(deleted comment)

Re:

Date: 2004-02-22 07:31 am (UTC)
From: [identity profile] liquidgrey.livejournal.com
well, I wouldn't go around blaming restaurants, but I might have some things to say about fast-food culture and McDonald's :)
anyway, you're right: some women do enjoy facials, but rarely are the women in porn enjoying them - it which case it does seem to present itself as an act of violence. Once again though, this would be an issue of bad porn, rather than porn itself.
I did overgeneralize - there is much good porn out there (I've got a hard-drive full of it). My vitriol against porn was directed (in intention anyway) against the porn which seems to exploit - the women involved are humiliated and abused, and it doesn't seem that they are enjoying it; they do it because they need the money.
Porn isn't really the problem, as [livejournal.com profile] vaxjedi reminded me - the problem lies in the culture that demands to see cruelty towards women. Of course, it's a different issue in BDSM or similar scenes...
I don't believe porn itself is the problem, but it is the manifestation of a problem, and as such it screams out our cultural attitudes. I find what it says to be disturbing, hence my litany against porn.
There should be a linguistic distinction between bad porn and good porn, because they exist in different sexual realms. Discourse on pornography becomes difficult when there is no clear language with which to discuss such things.
but maybe that's just a cop-out, and maybe there's no problem at all. Perhaps the world is oving along exactly as it needs to, bad porn and all...

Re:

Date: 2004-02-22 07:40 am (UTC)
From: [identity profile] guttaperk.livejournal.com
the problem lies in the culture that demands to see cruelty towards women.
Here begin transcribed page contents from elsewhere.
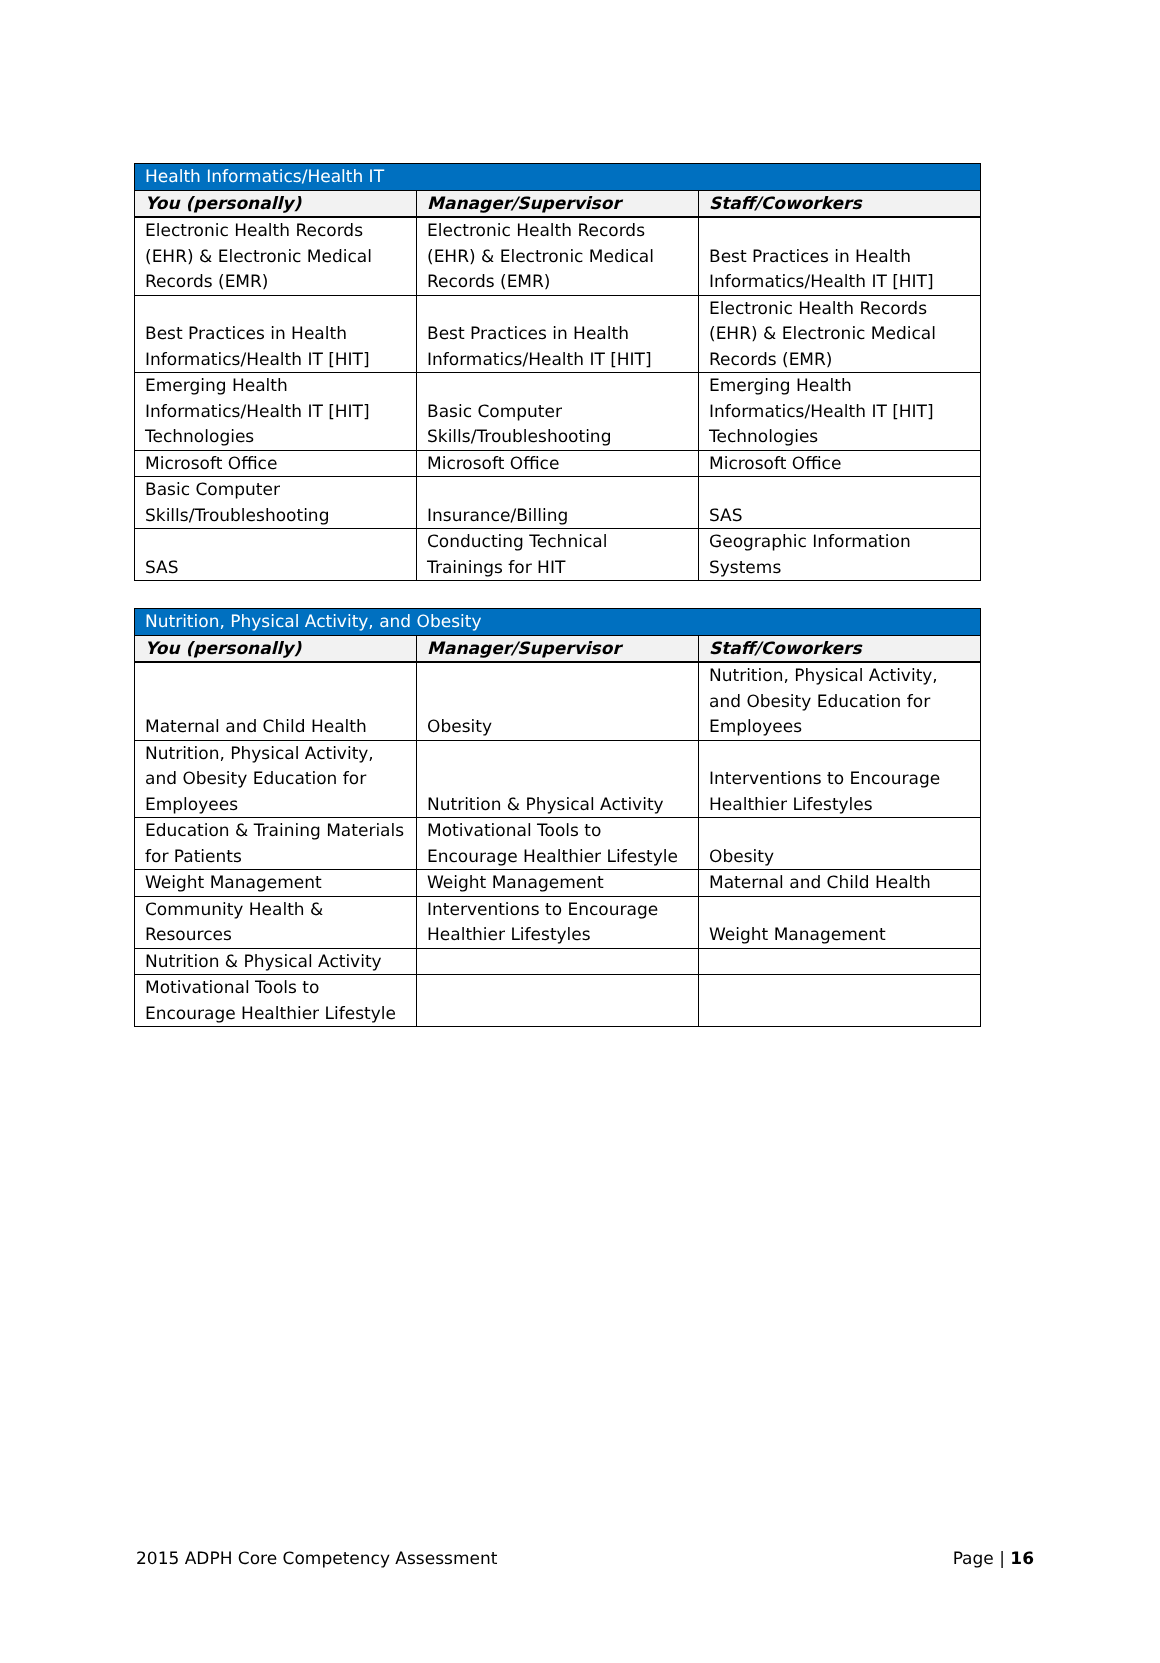| Health Informatics/Health IT | | |
| --- | --- | --- |
| You (personally) | Manager/Supervisor | Staff/Coworkers |
| Electronic Health Records (EHR) & Electronic Medical Records (EMR) | Electronic Health Records (EHR) & Electronic Medical Records (EMR) | Best Practices in Health Informatics/Health IT [HIT] |
| Best Practices in Health Informatics/Health IT [HIT] | Best Practices in Health Informatics/Health IT [HIT] | Electronic Health Records (EHR) & Electronic Medical Records (EMR) |
| Emerging Health Informatics/Health IT [HIT] Technologies | Basic Computer Skills/Troubleshooting | Emerging Health Informatics/Health IT [HIT] Technologies |
| Microsoft Office | Microsoft Office | Microsoft Office |
| Basic Computer Skills/Troubleshooting | Insurance/Billing | SAS |
| SAS | Conducting Technical Trainings for HIT | Geographic Information Systems |
| Nutrition, Physical Activity, and Obesity | | |
| --- | --- | --- |
| You (personally) | Manager/Supervisor | Staff/Coworkers |
| Maternal and Child Health | Obesity | Nutrition, Physical Activity, and Obesity Education for Employees |
| Nutrition, Physical Activity, and Obesity Education for Employees | Nutrition & Physical Activity | Interventions to Encourage Healthier Lifestyles |
| Education & Training Materials for Patients | Motivational Tools to Encourage Healthier Lifestyle | Obesity |
| Weight Management | Weight Management | Maternal and Child Health |
| Community Health & Resources | Interventions to Encourage Healthier Lifestyles | Weight Management |
| Nutrition & Physical Activity | | |
| Motivational Tools to Encourage Healthier Lifestyle | | |
2015 ADPH Core Competency Assessment Page | 16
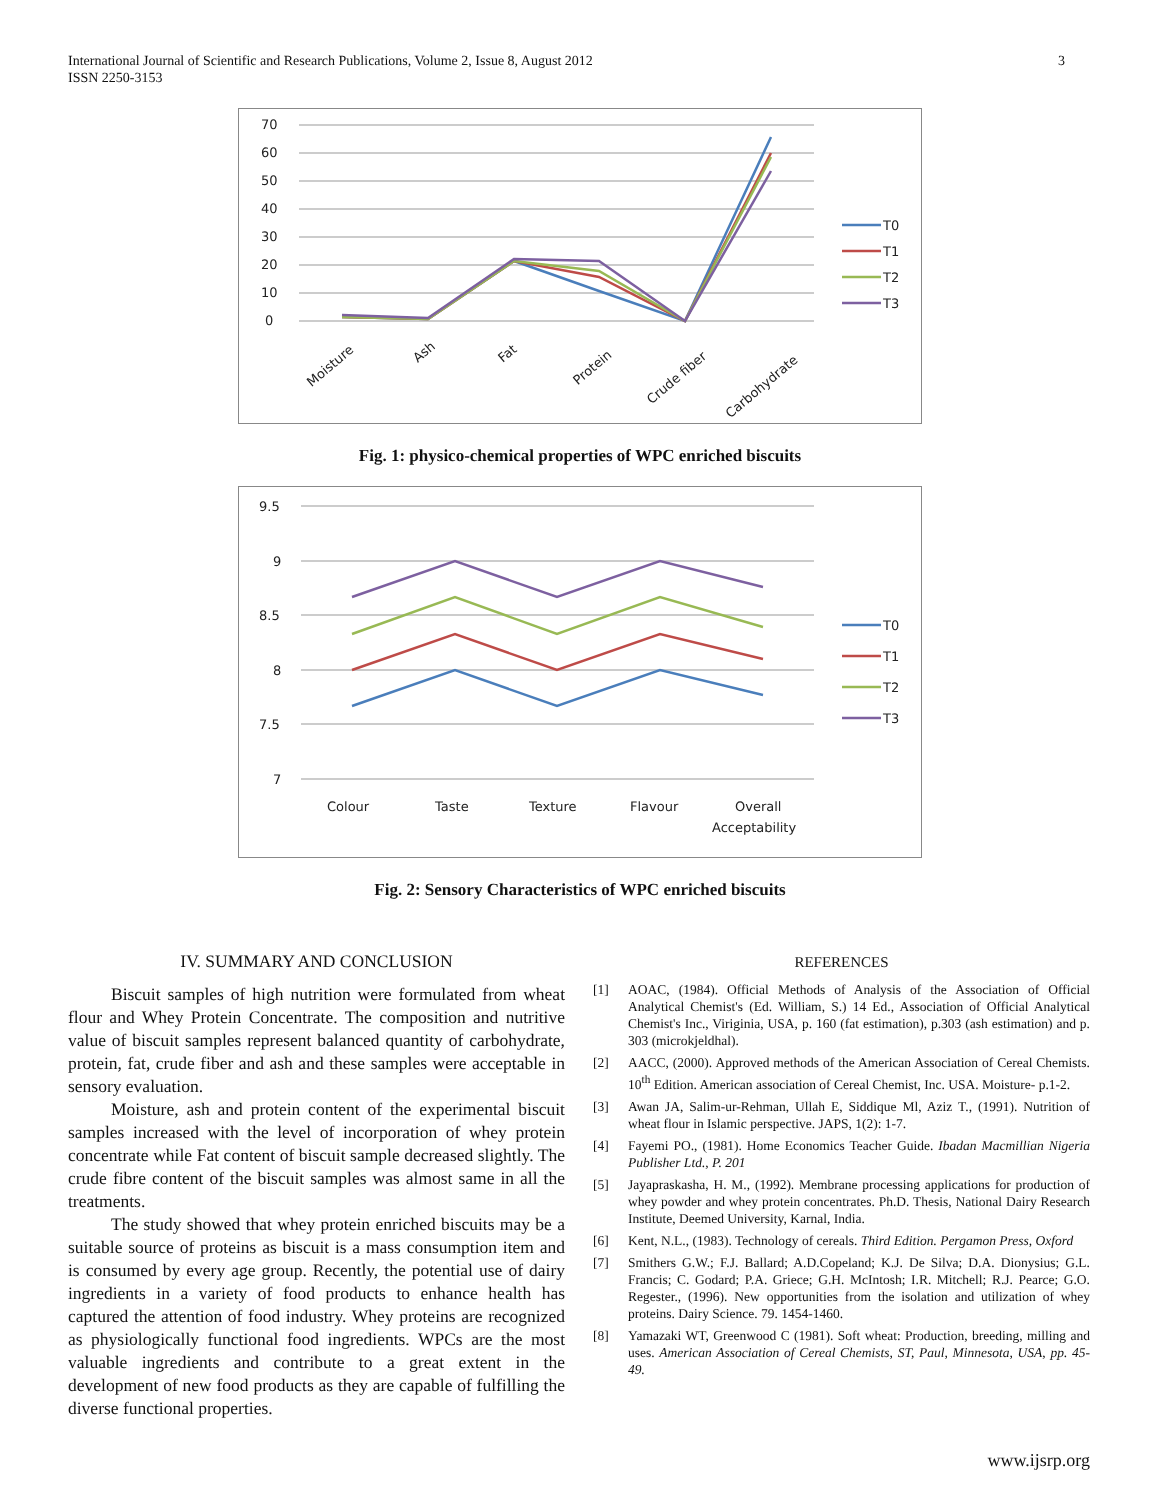International Journal of Scientific and Research Publications, Volume 2, Issue 8, August 2012
ISSN 2250-3153
3
70
60
50
40
30
20
10
0
Moisture
Ash
Fat
Protein
Crude fiber
Carbohydrate
T0
T1
T2
T3
Fig. 1: physico-chemical properties of WPC enriched biscuits
9.5
9
8.5
8
7.5
7
Colour
Taste
Texture
Flavour
Overall
Acceptability
T0
T1
T2
T3
Fig. 2: Sensory Characteristics of WPC enriched biscuits
IV. SUMMARY AND CONCLUSION
Biscuit samples of high nutrition were formulated from wheat flour and Whey Protein Concentrate. The composition and nutritive value of biscuit samples represent balanced quantity of carbohydrate, protein, fat, crude fiber and ash and these samples were acceptable in sensory evaluation.
Moisture, ash and protein content of the experimental biscuit samples increased with the level of incorporation of whey protein concentrate while Fat content of biscuit sample decreased slightly. The crude fibre content of the biscuit samples was almost same in all the treatments.
The study showed that whey protein enriched biscuits may be a suitable source of proteins as biscuit is a mass consumption item and is consumed by every age group. Recently, the potential use of dairy ingredients in a variety of food products to enhance health has captured the attention of food industry. Whey proteins are recognized as physiologically functional food ingredients. WPCs are the most valuable ingredients and contribute to a great extent in the development of new food products as they are capable of fulfilling the diverse functional properties.
REFERENCES
[1] AOAC, (1984). Official Methods of Analysis of the Association of Official Analytical Chemist's (Ed. William, S.) 14 Ed., Association of Official Analytical Chemist's Inc., Viriginia, USA, p. 160 (fat estimation), p.303 (ash estimation) and p. 303 (microkjeldhal).
[2] AACC, (2000). Approved methods of the American Association of Cereal Chemists. 10<sup>th</sup> Edition. American association of Cereal Chemist, Inc. USA. Moisture- p.1-2.
[3] Awan JA, Salim-ur-Rehman, Ullah E, Siddique Ml, Aziz T., (1991). Nutrition of wheat flour in Islamic perspective. JAPS, 1(2): 1-7.
[4] Fayemi PO., (1981). Home Economics Teacher Guide. Ibadan Macmillian Nigeria Publisher Ltd., P. 201
[5] Jayapraskasha, H. M., (1992). Membrane processing applications for production of whey powder and whey protein concentrates. Ph.D. Thesis, National Dairy Research Institute, Deemed University, Karnal, India.
[6] Kent, N.L., (1983). Technology of cereals. Third Edition. Pergamon Press, Oxford
[7] Smithers G.W.; F.J. Ballard; A.D.Copeland; K.J. De Silva; D.A. Dionysius; G.L. Francis; C. Godard; P.A. Griece; G.H. McIntosh; I.R. Mitchell; R.J. Pearce; G.O. Regester., (1996). New opportunities from the isolation and utilization of whey proteins. Dairy Science. 79. 1454-1460.
[8] Yamazaki WT, Greenwood C (1981). Soft wheat: Production, breeding, milling and uses. American Association of Cereal Chemists, ST, Paul, Minnesota, USA, pp. 45-49.
www.ijsrp.org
Well, first of all, this isn't a gendered problem. Our cultures demand to see cruelty, period.

Secondly, I suspect that much of the reason for much porn being bad is not so much that people demand an absence of quality, but rather that badness is cheap and easy.

Thirdly, my view on the humiliation of women in the porn industry is that it is a byproduct, ironically enough, of sexual repression. Black markets always get and produce the dregs. Healthy, self-assured women seldom go into illegal professions unless the rewards are overwhelmingly worth it.

Re:

Date: 2004-02-22 07:55 am (UTC)
From: [identity profile] liquidgrey.livejournal.com
you make a good point - no one can produce good porn these days in such a competitive market, and for that same reason (as well as other reasons), the porn industry does get the dregs.
I agree that our culture demands to see cruelty, and that in itself isn't gendered, but there is a gendered component to it. There is an aggressiveness, a hostility even, towards women and their sexuality (I see it in North America anyway).
Back in the days of sexual freedom (short as they were, and perhaps illusory besides), good porn was produced because sex was celebrated as something joyous - even healthy, self-assured people produced porn, because the cultural attitude towards sex was more healthy as well (though perhaps that's a matter of opinion). Making porn in those circumstances was more an artistic endeavor than one of generating income.

Re:

Date: 2004-02-22 08:52 am (UTC)
From: [identity profile] guttaperk.livejournal.com
What you are putting your finger on is the undeniable fact that the <i>nature</i> of the cruelties usually directed at men and women are different, and that women are more usually punished for their sexual expression.

Back in the days of sexual freedom (short as they were, and perhaps illusory besides), good porn was produced because sex was celebrated as something joyous - even healthy, self-assured people produced porn, because the cultural attitude towards sex was more healthy as well (though perhaps that's a matter of opinion).

I disagree.

I would argue that good people are going into porn just as frequently now as before, but that the good porn that they produce is drowned in oceans of dreck.

Despite the earlier relative prominence of good porn,  "Pornstar" has never been a mainstream-acceptable occupation.

When do you think the mainstream attitudes towards sex were more healthy than they are now?

Re:

Date: 2004-02-22 11:55 am (UTC)
From: [identity profile] liquidgrey.livejournal.com
It seems to me that the people who do good porn aren't "pornstars" - it's not an occupation, but just an expression of sexuality. Some people like to be watched, some people like to film, others like to creatively express sexuality through well-made pornography (though I admit this is a rarity among pornographers).
Yes, the cruelty is there against both men and women, but the cruelty towards women is more sexually-oriented, and hence more relevant to the discussion than the cruelty our culture exacts on the males (which I do not deny).
As for mainstream attitudes towards sex, I think it's far more liberal than it has ever been (which is a big step forward), but it seems something is lost as well - perhaps it was never there, and I'm just suffering from a sort of delusiory nostalgia for an imagined past that serves to support my dreams of a well-adjusted society. Perhaps such a time never existed.
I don't know if I'd call us healthy though...
perhaps it's a healthier time than we have had for many an age, but the sexual cruelty and sex-commodification can't be discluded from the equation.